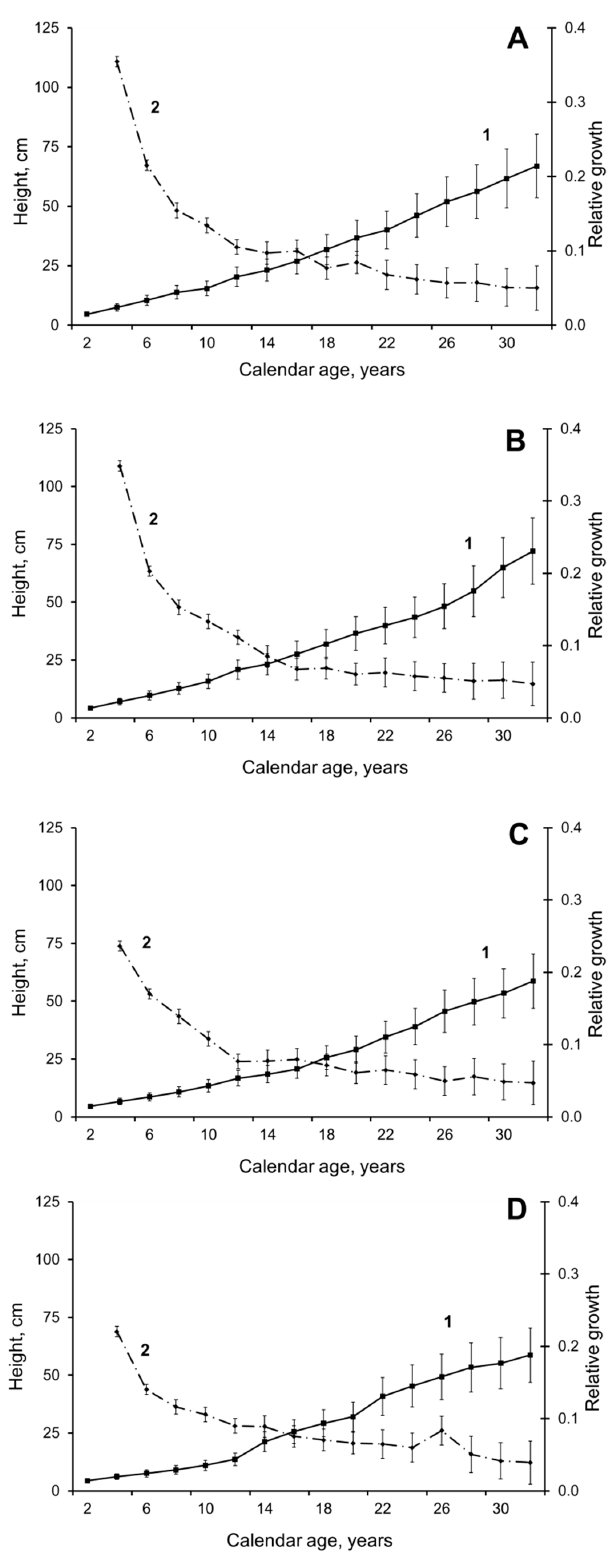
Figure 2. Growth dynamics in height (left scale) and relative growth (right scale) of the undergrowth of Siberian spruce ( Picea obovata Ledeb.) in ( A ) fir–spruce–moss forest, ( B ) spruce–moss forest, ( C ) pine–moss forest, and ( D ) larch–moss forest. Curves: 1, growth dynamics; 2, relative growth. In graphs: lines (mean), error bars (±SEM). Based on the rise and end of reproductive function, plant ontogenesis can be divided into stages (formation and development, change and death) according to their proportion in the organism [62]. Plant ontogeny stages have two peculiar classifications: one specifi- cally for trees [63]; the other, for perennial herbaceous plants initially [64] but subse- quently improved by other scientists [39,65–67], is now frequently used for a range of plant life, from trees to annuals, of varied ecological and geographical distribution [68,69]. To define the ontogeny phases of suppressed spruce undergrowth, we practiced Serebria- kov’s classification [39] and indicated the stages as juvenile ( j ), immature ( im ), and vir- ginile ( v ). 3. Results and Discussion There was insufficient regeneration of spruce under the canopy of the studied forest types. The greatest amount of small spruce undergrowth was found under the canopy of the FSMF and LMF, and the smallest under the SMF and PMF because of smaller crown density. Overall, there was a significant prevalence of small over large undergrowth: in the SMF, 25.6% of the small undergrowth passed into large undergrowth (i.e., it grew to a height ≥ 50 cm) compared to 22.0% in the PMF, 4.0% in the FSMF and 1.7% in the LMF. The spruce undergrowth was evenly distributed, 60–90%, in the trial plots. Most of the young trees grew in the moss cover and some spruce were found on micro-relief sites (micro hills) formed from decaying wood. Most of the spruce undergrowth formed xylorhizomes: FSMF, 90.0%; SMF, 80.0%; PMF, 87.0%; and LMF, 77.0%. Xylorhizome formation in spruce is similar to that in fir [34] and linden [48]. (The xylorhizome formation scheme was introduced earlier [33]). By age 20, 96% of the spruce formed at least one adventitious root on the buried part of the stem. The xylorhizome formation resulted in a change to the relative size of the above-ground part of the plant (height above soil level) and its absolute length (including the buried parts). Depending on forest type, this ratio varied on average from 41 to 75%, and the height of individual spruce was only 22% of the total height (above soil level plus buried part) (Table 2). Spruce growth dynamics changed due to a large amount of suppressed undergrowth with xylorhizomes (Figure 2). The highest, but not statistically valid, increases in height and relative growth rates for undergrowth were found in the SMF and PMF, with minimal increases in the FSMF or LMF. Most spruce grew more than 50 cm and developed into large undergrowth only at age 32–33. In contrast, depending on the amount of light, the height of young Norway spruce ( Picea abies (L.) H. Karst.) by age 35 may vary between 1 and 8 m [70]. According to other data, Norway spruce seedlings take 30–60 years to grow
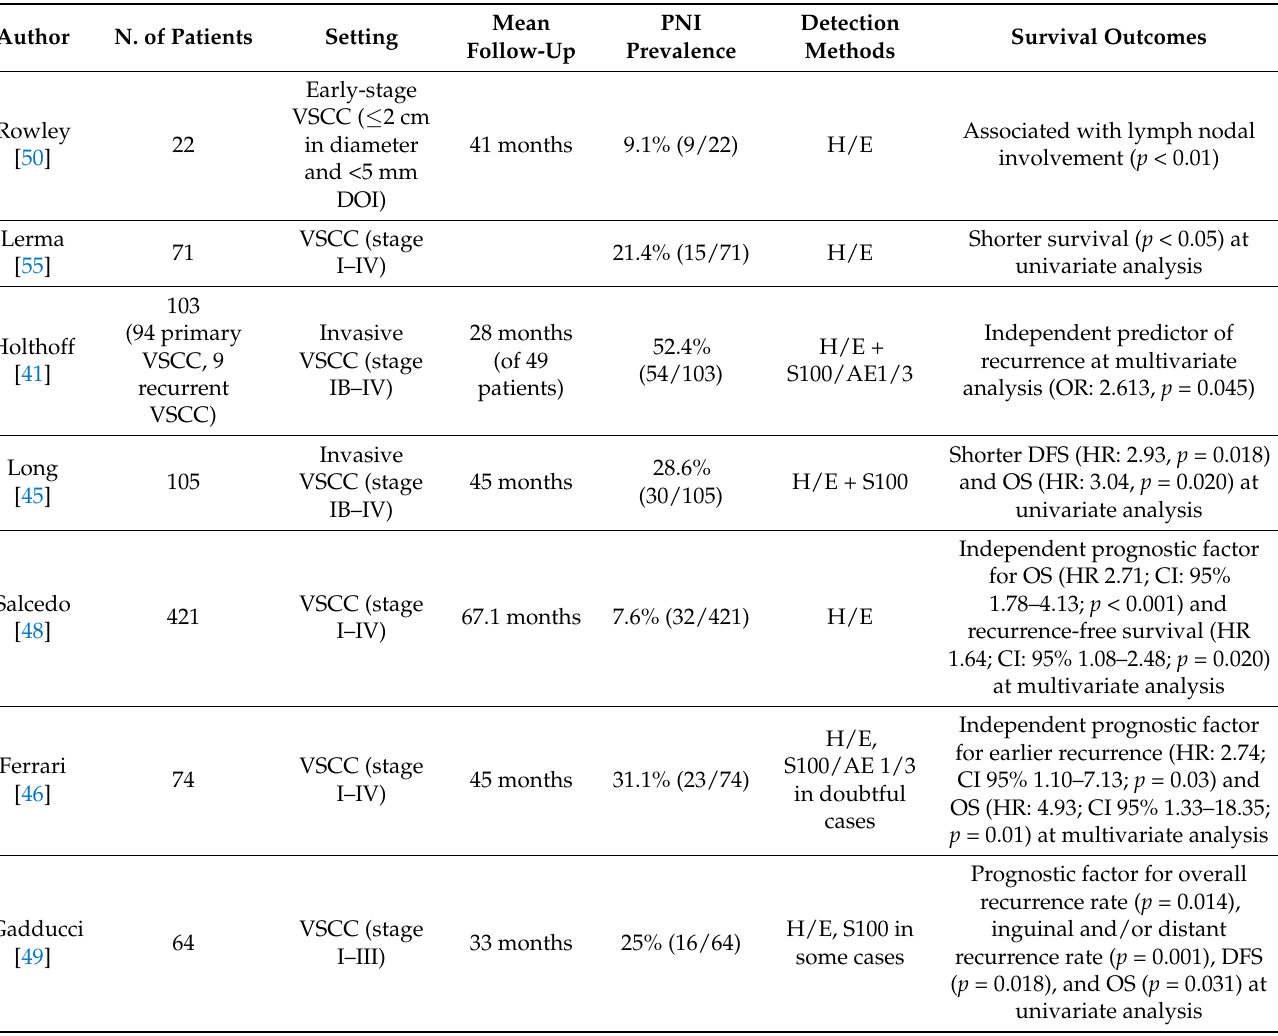
Table 5. Summary of the main studies on the role of PNI in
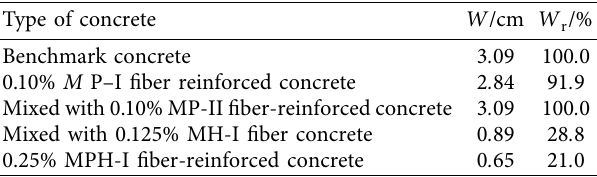
Table 5: Efects of engineering fbers on drying shrinkage cracking in the early stage of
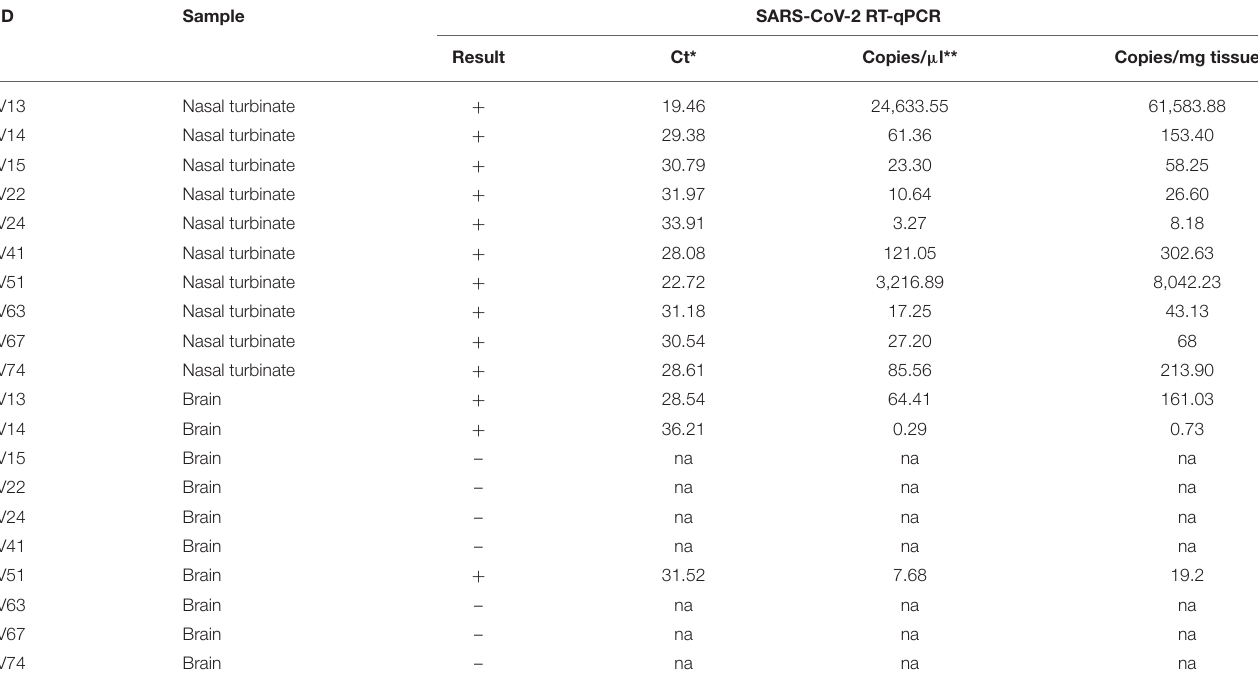
TABLE 1 | SARS-CoV-2 RT-qPCR results obtained from nasal turbinate and brain samples of mink from a Spanish farm.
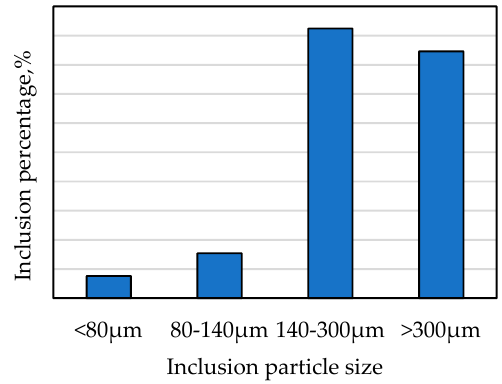
Figure 3. Large inclusions in Sample Y at 20× magnification: ( a ) <80 μ m; ( b ) 80~140 μ m; ( c ) 140~300 μ m; ( d ) >300 μ m.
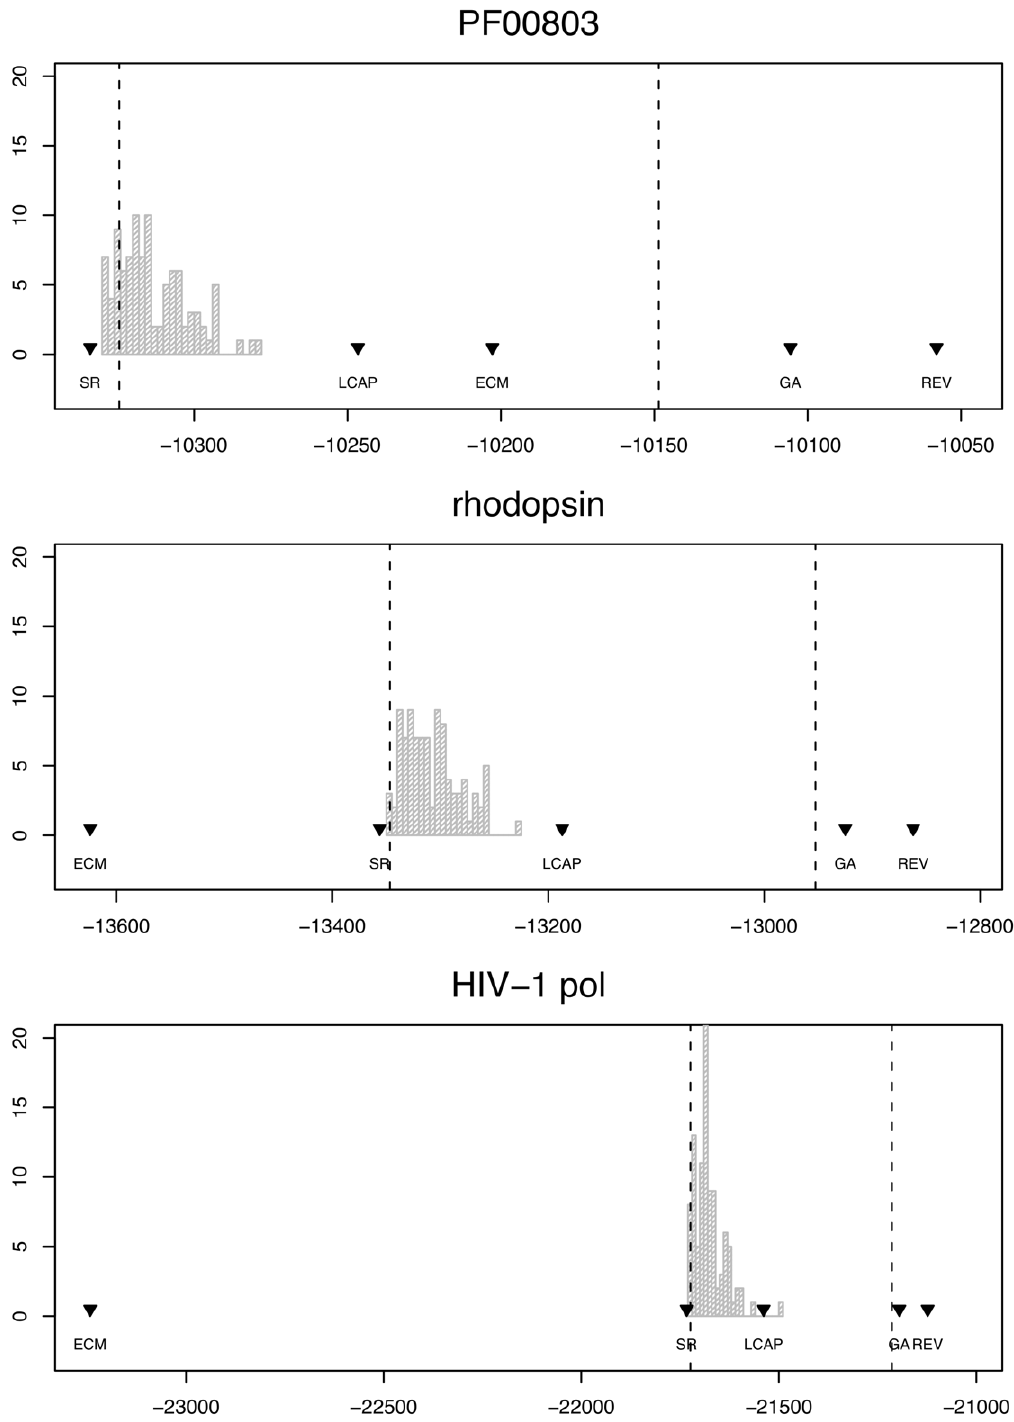
Figure 1.Distributionof loglikelihoodscores for 100 multi-rate models where amino-acid substitutionsare assigned randomly to 5 non- synonymous classes. The fitofsingle rate (SR), linear combinationof aminoacidproperties (LCAP),empirical codonmodel (ECM), Genetic Algorithm (GA) andthe general reversible model (REV) are shown as upside-down triangles. Number of rate classes inferred in theGAare3,4 and 5 for PF00803, rhodopsin andHIV-1 pol , respectively.Dashed lines indicate theloglikelihoodrequired to (i) reject thesingle rate model in favor of a 5 rate model (left), and (ii) reject a 5 rate model in favor of REV (right). All models were fitted using maximum likelihood estimates of position-specific nucleotide frequencies.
##############################
- Your goal: All of the data, minus its pictures, should be repeated exactly.

- Result of the task:
Figure 2. Growth dynamics in height (left scale) and relative growth (right scale) of the undergrowth of Siberian spruce ( Picea obovata Ledeb.) in ( A ) fir–spruce–moss forest, ( B ) spruce–moss forest, ( C ) pine–moss forest, and ( D ) larch–moss forest. Curves: 1, growth dynamics; 2, relative growth. In graphs: lines (mean), error bars (±SEM). Based on the rise and end of reproductive function, plant ontogenesis can be divided into stages (formation and development, change and death) according to their proportion in the organism [62]. Plant ontogeny stages have two peculiar classifications: one specifi- cally for trees [63]; the other, for perennial herbaceous plants initially [64] but subse- quently improved by other scientists [39,65–67], is now frequently used for a range of plant life, from trees to annuals, of varied ecological and geographical distribution [68,69]. To define the ontogeny phases of suppressed spruce undergrowth, we practiced Serebria- kov’s classification [39] and indicated the stages as juvenile ( j ), immature ( im ), and vir- ginile ( v ). 3. Results and Discussion There was insufficient regeneration of spruce under the canopy of the studied forest types. The greatest amount of small spruce undergrowth was found under the canopy of the FSMF and LMF, and the smallest under the SMF and PMF because of smaller crown density. Overall, there was a significant prevalence of small over large undergrowth: in the SMF, 25.6% of the small undergrowth passed into large undergrowth (i.e., it grew to a height ≥ 50 cm) compared to 22.0% in the PMF, 4.0% in the FSMF and 1.7% in the LMF. The spruce undergrowth was evenly distributed, 60–90%, in the trial plots. Most of the young trees grew in the moss cover and some spruce were found on micro-relief sites (micro hills) formed from decaying wood. Most of the spruce undergrowth formed xylorhizomes: FSMF, 90.0%; SMF, 80.0%; PMF, 87.0%; and LMF, 77.0%. Xylorhizome formation in spruce is similar to that in fir [34] and linden [48]. (The xylorhizome formation scheme was introduced earlier [33]). By age 20, 96% of the spruce formed at least one adventitious root on the buried part of the stem. The xylorhizome formation resulted in a change to the relative size of the above-ground part of the plant (height above soil level) and its absolute length (including the buried parts). Depending on forest type, this ratio varied on average from 41 to 75%, and the height of individual spruce was only 22% of the total height (above soil level plus buried part) (Table 2). Spruce growth dynamics changed due to a large amount of suppressed undergrowth with xylorhizomes (Figure 2). The highest, but not statistically valid, increases in height and relative growth rates for undergrowth were found in the SMF and PMF, with minimal increases in the FSMF or LMF. Most spruce grew more than 50 cm and developed into large undergrowth only at age 32–33. In contrast, depending on the amount of light, the height of young Norway spruce ( Picea abies (L.) H. Karst.) by age 35 may vary between 1 and 8 m [70]. According to other data, Norway spruce seedlings take 30–60 years to grow
Table 5. Summary of the main studies on the role of PNI in
Table 5: Efects of engineering fbers on drying shrinkage cracking in the early stage of
TABLE 1 | SARS-CoV-2 RT-qPCR results obtained from nasal turbinate and brain samples of mink from a Spanish farm.
Figure 3. Large inclusions in Sample Y at 20× magnification: ( a ) <80 μ m; ( b ) 80~140 μ m; ( c ) 140~300 μ m; ( d ) >300 μ m.
Figure 1.Distributionof loglikelihoodscores for 100 multi-rate models where amino-acid substitutionsare assigned randomly to 5 non- synonymous classes. The fitofsingle rate (SR), linear combinationof aminoacidproperties (LCAP),empirical codonmodel (ECM), Genetic Algorithm (GA) andthe general reversible model (REV) are shown as upside-down triangles. Number of rate classes inferred in theGAare3,4 and 5 for PF00803, rhodopsin andHIV-1 pol , respectively.Dashed lines indicate theloglikelihoodrequired to (i) reject thesingle rate model in favor of a 5 rate model (left), and (ii) reject a 5 rate model in favor of REV (right). All models were fitted using maximum likelihood estimates of position-specific nucleotide frequencies.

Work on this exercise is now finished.